The Commission also discusses whether a core set of regulatory powers, along the lines recommended in its 2018 Report on Regulatory Powers and Corporate Offences, should be available in the context of adult safeguarding.

6. Powers of entry and inspection. In Issue 6, the Commission turns to discuss the first of a series of specific regulatory powers of relevance to adult safeguarding, namely, powers of entry and inspection. The Commission discusses the constitutional background to this, notably in connection with powers of entry to private dwellings.

7. Investigative powers, including barring and protection orders. In Issue 7, the Commission discusses the possible scope of safeguarding investigative powers, including the use of barring and protection orders. The Commission discusses current legislative powers in Ireland as well as comparable powers in other jurisdictions.

8. Reporting obligations. In Issue 8, the Commission discusses the question of reporting obligations that might arise where suspected or actual abuse or neglect arises. The Commission discusses current legislative provisions in the State on reporting abuse in the child care context, as well as comparable powers in other jurisdictions. The Commission discusses the arguments for and against a mandatory reporting regime, and then seeks the views of consultees as to whether such a reporting obligation should be a matter of relevant judgment or be mandatory in scope.

9. Advocacy service.
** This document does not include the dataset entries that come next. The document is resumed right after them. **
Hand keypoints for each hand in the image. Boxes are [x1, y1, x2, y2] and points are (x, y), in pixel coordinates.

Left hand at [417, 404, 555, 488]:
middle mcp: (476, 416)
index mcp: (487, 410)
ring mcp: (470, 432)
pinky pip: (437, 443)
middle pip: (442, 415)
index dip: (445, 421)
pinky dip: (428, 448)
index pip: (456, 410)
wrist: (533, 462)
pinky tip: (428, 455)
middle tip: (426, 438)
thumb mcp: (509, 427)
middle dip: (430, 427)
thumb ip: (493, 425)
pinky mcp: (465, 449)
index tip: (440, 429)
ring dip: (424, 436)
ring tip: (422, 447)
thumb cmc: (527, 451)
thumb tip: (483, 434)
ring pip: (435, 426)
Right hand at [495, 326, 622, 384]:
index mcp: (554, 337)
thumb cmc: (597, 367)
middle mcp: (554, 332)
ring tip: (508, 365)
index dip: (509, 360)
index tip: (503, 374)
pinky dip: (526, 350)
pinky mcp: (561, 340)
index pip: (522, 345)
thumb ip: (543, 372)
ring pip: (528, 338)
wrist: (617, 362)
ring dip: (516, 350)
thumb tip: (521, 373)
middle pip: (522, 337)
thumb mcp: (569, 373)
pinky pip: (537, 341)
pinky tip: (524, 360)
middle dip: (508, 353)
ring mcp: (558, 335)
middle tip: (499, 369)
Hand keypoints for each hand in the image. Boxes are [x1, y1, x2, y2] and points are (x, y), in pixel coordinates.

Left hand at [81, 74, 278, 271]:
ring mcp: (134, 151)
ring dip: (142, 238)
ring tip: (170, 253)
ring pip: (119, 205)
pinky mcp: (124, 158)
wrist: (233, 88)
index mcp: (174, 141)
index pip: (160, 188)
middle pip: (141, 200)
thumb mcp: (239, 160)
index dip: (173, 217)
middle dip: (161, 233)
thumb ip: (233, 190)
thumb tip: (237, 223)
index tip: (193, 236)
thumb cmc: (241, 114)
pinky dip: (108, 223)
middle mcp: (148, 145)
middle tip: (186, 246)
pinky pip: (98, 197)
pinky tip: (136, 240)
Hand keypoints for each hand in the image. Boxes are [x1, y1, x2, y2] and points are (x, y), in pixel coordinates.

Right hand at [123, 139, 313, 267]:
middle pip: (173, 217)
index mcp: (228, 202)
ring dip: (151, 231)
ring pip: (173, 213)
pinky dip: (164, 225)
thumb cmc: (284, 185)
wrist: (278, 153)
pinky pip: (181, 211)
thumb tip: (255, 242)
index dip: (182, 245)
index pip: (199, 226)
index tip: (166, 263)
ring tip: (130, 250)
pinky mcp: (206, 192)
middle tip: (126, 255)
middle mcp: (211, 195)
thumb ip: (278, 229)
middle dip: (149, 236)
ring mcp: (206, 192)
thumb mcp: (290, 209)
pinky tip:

In Issue 9, the Commission discusses the question as to whether there should be a statutory independent advocacy service established for adult safeguarding.

10. Access to sensitive data. In Issue 10, the Commission discusses the scope of access to sensitive personal data and data sharing, taking account of the requirements of the 2016 General Data Protection Regulation (GDPR), the Data Protection Act 2018 and the Data Sharing and Governance Act 2019.

11. Multi-agency coordination and collaboration. In Issue 11, the Commission examines the need for multi-agency coordination and collaboration in adult safeguarding. The Commission explores the extent to which this is currently provided for, and then seeks the views of consultees on coordination and collaboration between relevant bodies.